Rendered images with source text
━━━━━━━━━━━━━━━━
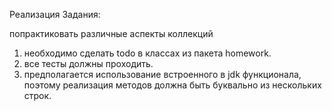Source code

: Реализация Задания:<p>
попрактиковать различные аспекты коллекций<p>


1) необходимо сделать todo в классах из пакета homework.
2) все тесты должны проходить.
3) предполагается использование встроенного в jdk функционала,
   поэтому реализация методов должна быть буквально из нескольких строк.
━━━━━━━━━━━━━━━━
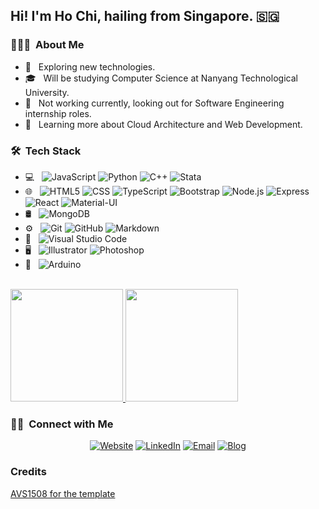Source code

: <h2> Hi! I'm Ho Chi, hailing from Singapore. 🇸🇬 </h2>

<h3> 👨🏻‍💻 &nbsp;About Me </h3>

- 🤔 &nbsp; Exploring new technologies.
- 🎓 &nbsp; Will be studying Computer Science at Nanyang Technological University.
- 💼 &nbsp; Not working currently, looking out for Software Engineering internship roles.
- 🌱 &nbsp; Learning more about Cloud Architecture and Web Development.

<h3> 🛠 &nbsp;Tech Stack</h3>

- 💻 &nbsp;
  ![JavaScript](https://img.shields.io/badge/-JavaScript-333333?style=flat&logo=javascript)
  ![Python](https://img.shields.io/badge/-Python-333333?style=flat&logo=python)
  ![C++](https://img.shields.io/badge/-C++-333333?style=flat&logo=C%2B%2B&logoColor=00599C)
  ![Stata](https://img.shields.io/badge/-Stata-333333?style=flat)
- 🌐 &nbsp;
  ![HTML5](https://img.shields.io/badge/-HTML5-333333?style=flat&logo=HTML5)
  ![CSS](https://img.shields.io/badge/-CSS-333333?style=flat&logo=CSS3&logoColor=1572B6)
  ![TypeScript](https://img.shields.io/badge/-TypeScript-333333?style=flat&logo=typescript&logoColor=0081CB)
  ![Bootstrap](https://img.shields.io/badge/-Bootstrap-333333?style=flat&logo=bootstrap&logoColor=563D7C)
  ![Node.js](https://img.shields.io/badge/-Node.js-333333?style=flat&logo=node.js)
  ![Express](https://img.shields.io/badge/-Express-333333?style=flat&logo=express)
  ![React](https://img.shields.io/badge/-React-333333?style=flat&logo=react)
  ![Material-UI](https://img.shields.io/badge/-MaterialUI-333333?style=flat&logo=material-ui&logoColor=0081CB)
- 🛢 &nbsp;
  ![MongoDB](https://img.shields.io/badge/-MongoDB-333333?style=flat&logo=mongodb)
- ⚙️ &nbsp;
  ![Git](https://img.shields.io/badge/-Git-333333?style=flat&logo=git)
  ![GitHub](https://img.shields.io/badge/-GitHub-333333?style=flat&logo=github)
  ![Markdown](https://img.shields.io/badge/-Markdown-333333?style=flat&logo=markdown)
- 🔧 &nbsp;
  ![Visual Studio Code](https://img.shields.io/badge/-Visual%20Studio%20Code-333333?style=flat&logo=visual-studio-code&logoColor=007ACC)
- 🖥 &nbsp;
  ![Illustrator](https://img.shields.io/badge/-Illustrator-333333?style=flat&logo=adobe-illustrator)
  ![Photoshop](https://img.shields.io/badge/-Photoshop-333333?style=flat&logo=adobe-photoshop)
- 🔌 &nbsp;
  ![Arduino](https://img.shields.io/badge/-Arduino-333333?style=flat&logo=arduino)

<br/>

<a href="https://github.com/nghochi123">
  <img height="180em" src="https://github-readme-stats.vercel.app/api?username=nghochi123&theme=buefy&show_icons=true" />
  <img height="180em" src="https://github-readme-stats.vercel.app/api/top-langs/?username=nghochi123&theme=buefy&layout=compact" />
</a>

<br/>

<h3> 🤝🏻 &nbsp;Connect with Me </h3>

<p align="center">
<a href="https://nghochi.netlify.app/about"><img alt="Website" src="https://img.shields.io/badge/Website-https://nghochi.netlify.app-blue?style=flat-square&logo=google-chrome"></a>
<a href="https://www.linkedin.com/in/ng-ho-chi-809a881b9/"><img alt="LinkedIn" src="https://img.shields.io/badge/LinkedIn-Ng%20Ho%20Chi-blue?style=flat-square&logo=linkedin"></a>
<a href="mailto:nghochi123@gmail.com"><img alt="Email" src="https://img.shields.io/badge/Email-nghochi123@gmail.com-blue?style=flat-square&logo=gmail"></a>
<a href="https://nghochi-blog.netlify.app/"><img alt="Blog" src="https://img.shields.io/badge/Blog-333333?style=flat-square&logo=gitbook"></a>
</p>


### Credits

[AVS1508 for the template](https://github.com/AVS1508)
━━━━━━━━━━━━━━━━
### Your instructions
Using the entries above, find all lines with "username". Copy them.

### Final answer
  <img height="180em" src="https://github-readme-stats.vercel.app/api?username=nghochi123&theme=buefy&show_icons=true" />
  <img height="180em" src="https://github-readme-stats.vercel.app/api/top-langs/?username=nghochi123&theme=buefy&layout=compact" />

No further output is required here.